The end result is an overall good album, despite some questionable collaboration choices.
This isn’t the first time Timbaland (real name Timothy Mosley) has collaborated with others. Along with 2007’s Timbaland Presents Shock Value, he has produced for artists such as Missy Elliot and Nelly Furtado. He was also part of a rap duo named Timbaland and Magoo.
One of the good points of the album is the production behind it. As Timbaland is a producer, that shouldn’t be surprising. What is surprising is the wide range of rhythms present.
For example, the song “Ease Off the Liquor” begins with a techno beat, moves into a small break in the middle of the song with a jungle beat and then transitions into a Latin vibe for the latter half of the song. It should be noted that this is the only song where no contributor was credited.

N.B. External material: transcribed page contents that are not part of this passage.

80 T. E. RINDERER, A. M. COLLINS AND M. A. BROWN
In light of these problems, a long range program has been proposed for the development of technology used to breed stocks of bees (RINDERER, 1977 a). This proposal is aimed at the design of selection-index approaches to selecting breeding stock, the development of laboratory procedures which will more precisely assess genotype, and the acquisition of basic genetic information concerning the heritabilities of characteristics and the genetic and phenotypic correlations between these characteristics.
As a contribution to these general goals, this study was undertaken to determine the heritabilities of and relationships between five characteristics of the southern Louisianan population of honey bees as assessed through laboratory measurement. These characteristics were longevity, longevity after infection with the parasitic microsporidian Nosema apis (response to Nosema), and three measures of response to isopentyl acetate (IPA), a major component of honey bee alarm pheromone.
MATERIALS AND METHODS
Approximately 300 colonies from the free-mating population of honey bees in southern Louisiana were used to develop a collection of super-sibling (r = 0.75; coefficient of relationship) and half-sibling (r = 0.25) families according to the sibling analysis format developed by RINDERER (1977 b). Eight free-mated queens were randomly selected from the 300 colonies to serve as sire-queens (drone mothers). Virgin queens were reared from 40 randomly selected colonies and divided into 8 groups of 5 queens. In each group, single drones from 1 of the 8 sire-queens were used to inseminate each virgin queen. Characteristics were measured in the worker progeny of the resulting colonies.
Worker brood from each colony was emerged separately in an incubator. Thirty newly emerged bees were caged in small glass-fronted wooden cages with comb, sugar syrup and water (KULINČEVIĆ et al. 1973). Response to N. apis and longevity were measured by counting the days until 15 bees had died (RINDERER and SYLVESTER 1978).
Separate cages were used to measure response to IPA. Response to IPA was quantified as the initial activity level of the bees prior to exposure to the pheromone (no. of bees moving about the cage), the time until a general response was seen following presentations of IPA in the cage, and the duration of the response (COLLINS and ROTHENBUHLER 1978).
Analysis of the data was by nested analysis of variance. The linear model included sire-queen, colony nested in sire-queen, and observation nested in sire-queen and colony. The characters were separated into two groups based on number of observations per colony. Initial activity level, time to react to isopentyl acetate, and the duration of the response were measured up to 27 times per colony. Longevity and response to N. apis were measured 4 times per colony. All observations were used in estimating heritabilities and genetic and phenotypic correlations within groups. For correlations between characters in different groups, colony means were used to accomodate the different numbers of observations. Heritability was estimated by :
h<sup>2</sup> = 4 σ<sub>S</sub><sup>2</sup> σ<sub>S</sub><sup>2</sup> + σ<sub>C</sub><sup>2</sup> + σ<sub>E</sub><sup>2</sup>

For the other songs on the album, the beats fit the style of the respective artist on the track.
Another good point is that the majority of the songs were up-tempo. With the exception of the last track, “Timothy Where You Been,” there are no slow songs on the album.
A negative issue with Shock Value II involves some of the collaborations that may have the listener ask why they’re on the album. As mentioned earlier, the songs fit the artists, and the concept works for their benefit, but it falls flat in some cases.
The songs “We Belong to the Music” with Miley Cyrus and “If We Ever Meet Again” with Katy Perry are prime examples of where it doesn’t work. The former has a pop beat in the song, and the latter contains a pop/rock hybrid beat. Their styles would work fine on their respective albums but feels out of place on something that primarily consists of bass heavy songs.
Another negative lies with the lyrical ability of Timbaland on this release. He doesn’t show the extent of his lyrical skill, except on the songs “Say Something” and “Timothy Where You Been.”
Some songs that should be sampled before buying the album would be “Say Something” featuring Drake, “Morning After Dark” featuring Nelly Furtado and “Ease Off the Liquor.” These songs are the three strongest on Shock Value II and they provide a good feel for what the album has to offer. “Say Something” has the contributor that brings the most to the table, “Morning After Dark” is another collaboration between Timbaland and Furtado that is good but not as strong as their 2006 collaboration on the song “Promiscuous.” “Ease Off the Liquor” shows off what Timbaland can produce when he’s not fitting a beat to a particular artist.
Overall, Shock Value II is a strong album. Even with a lack of decent rhymes from Timbaland and some out-of-place artists and styles, the production and the high energy of the songs outweigh the negatives.